En échange de quoi? Le président Ianoukovitch prétendit que la mise à niveau de l’économie ukrainienne pour atteindre les standards européens coûterait 20 milliards de dollars par an pour l’avenir prévisible. Tant le commissaire européen à l’Elargissement, Stefan Fuele, que le ministre suédois des Affaires étrangères, Carl Bildt, ont renvoyé cet argument d’un revers de main, comme une tactique de «bazar». Fuele a répondu, placide, qu’en effet l’économie ukrainienne a besoin d’énormes investissements mais ce ne sont pas des coûts, ils représentent un revenu et une richesse futurs.

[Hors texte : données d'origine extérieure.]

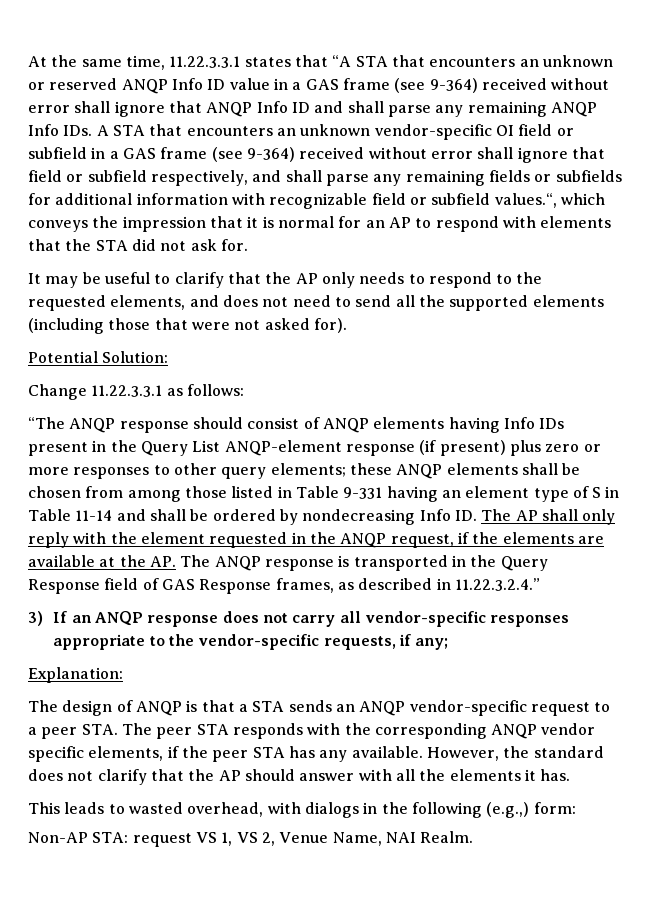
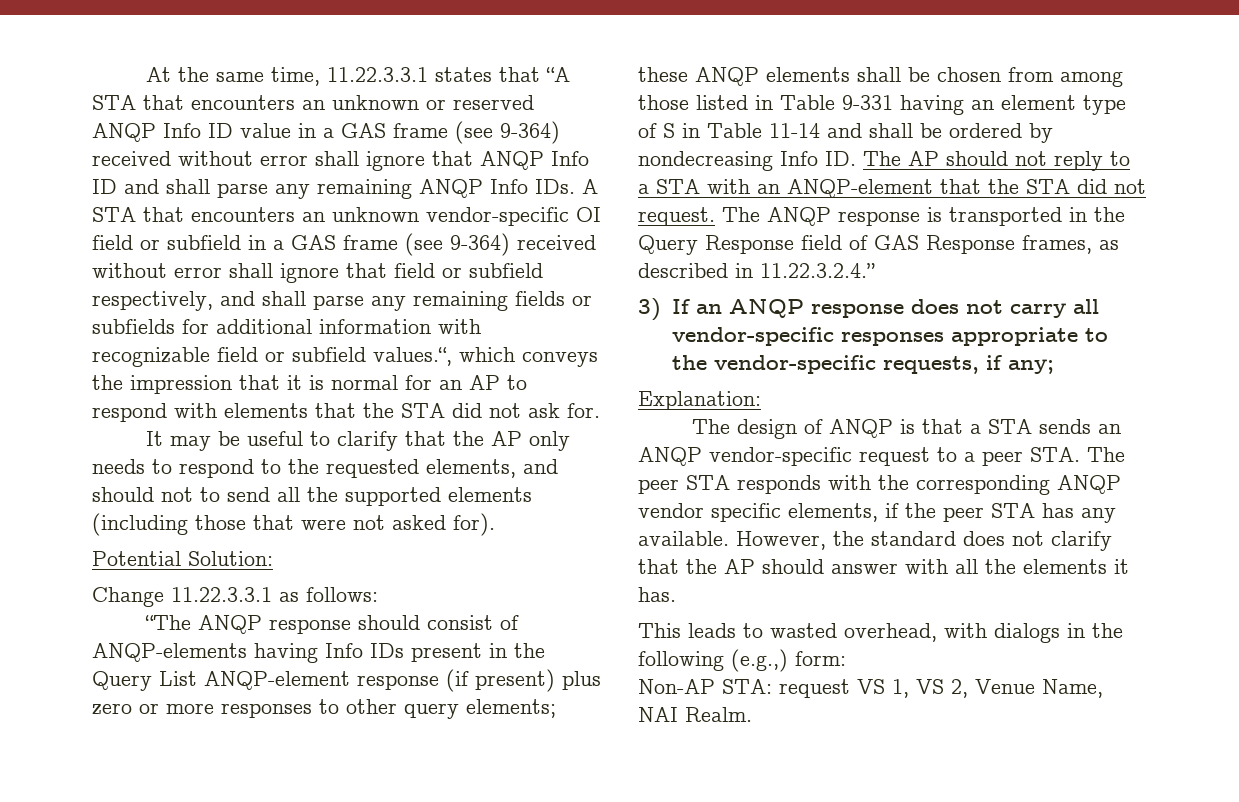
[222,295,331,307] does not need -> [92,487,193,502] should not
[322,417,445,433] ANQP elements -> [92,643,247,662] ANQP-elements
[541,509,616,525] [28,532,604,548] [28,555,176,567] shall only reply with the element requested in the ANQP request, if the elements are available at the AP. -> [946,151,1130,171] [638,179,1146,198] [638,207,715,226] should not reply to a STA with an ANQP-element that the STA did not request.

Ce n’est que plus tard qu’il a sorti le chiffre d’une économie d’un demi-milliard d’euros dès la première année pour les exportateurs ukrainiens grâce à l’accord de libre-échange approfondi et compréhensif qui faisait partie du «paquet» prévu pour l’Ukraine au sommet de Vilnius. Carl Bildt s’est contenté d’affirmer que l’accord donnerait à l’Ukraine l’accès «au plus grand marché intégré du monde», laissant entendre qu’aucune compensation n’était requise.

Or, c’est d’une naïveté coupable de mettre sur le même plan la compétitivité de l’économie ukrainienne et celle de l’Union européenne. Le seul secteur dans lequel l’Ukraine aurait peut-être une chance de se profiler, celui des produits agricoles, est justement le secteur qui est le plus jalousement protégé par les membres de l’UE. Le chiffre de 20 milliards de dollars par an d’aide avancé par Ianoukovitch était, sans doute, un chiffre de négociation et l’Ukraine se serait contentée de beaucoup moins, mais l’offre relayée par le négociateur de l’UE, l’ancien président polonais Kwasniewski, d’une somme globale d’aide dans les alentours de 600.000 millions d’euros, ne fait que souligner l’écart entre les deux parties.

Les manifestants qui réclamaient l’accord avec l’Union européenne avaient une autre priorité que celle des chiffres. Ils attendaient l’ouverture des frontières européennes, la possibilité de voyager à travers l’Union sans visa. C’est un vieux rêve que les Ukrainiens croyaient plusieurs fois au point d’être réalisé, comme dernièrement lors de la Coupe de l’Europe qui s’est tenue en 2012 en Pologne et en Ukraine. Or, même si l’accord avait été signé à Vilnius, les frontières de l’Europe restaient fermées pour les Ukrainiens. Pourtant, à la surprise générale, lors du sommet de Vilnius, l’Union européenne avait annoncé qu’elle inaugurerait un régime sans visa pour la Moldavie, pays beaucoup moins avancé dans le sens des liens avec l’UE mais qui a signé ce que l’UE attendait de lui. Le fait que la Moldavie compte 3,5 millions d’habitants, contre 45 millions d’Ukrainiens, et que beaucoup de Moldaves possèdent déjà le passeport d’un pays membre de l’Union, la Roumanie, n’explique que partiellement cette ouverture généreuse, et inattendue, de la part de Bruxelles.

L’Union européenne aurait-elle pris conscience que sa force d’attraction diminuait? Le dernier pays de l’Est à accéder à l’Union européenne, la Croatie, l’a fait sans enthousiasme, presque par fatalisme, en se disant qu’il n’y avait guère d’autre option. Si l’Union européenne veut étendre son influence à l’Est, elle devrait s’attendre à payer un prix, mais est-elle prête à le payer?

Le seul secteur dans lequel l’Ukraine aurait peut-être une chance de se profiler est celui des produits agricoles.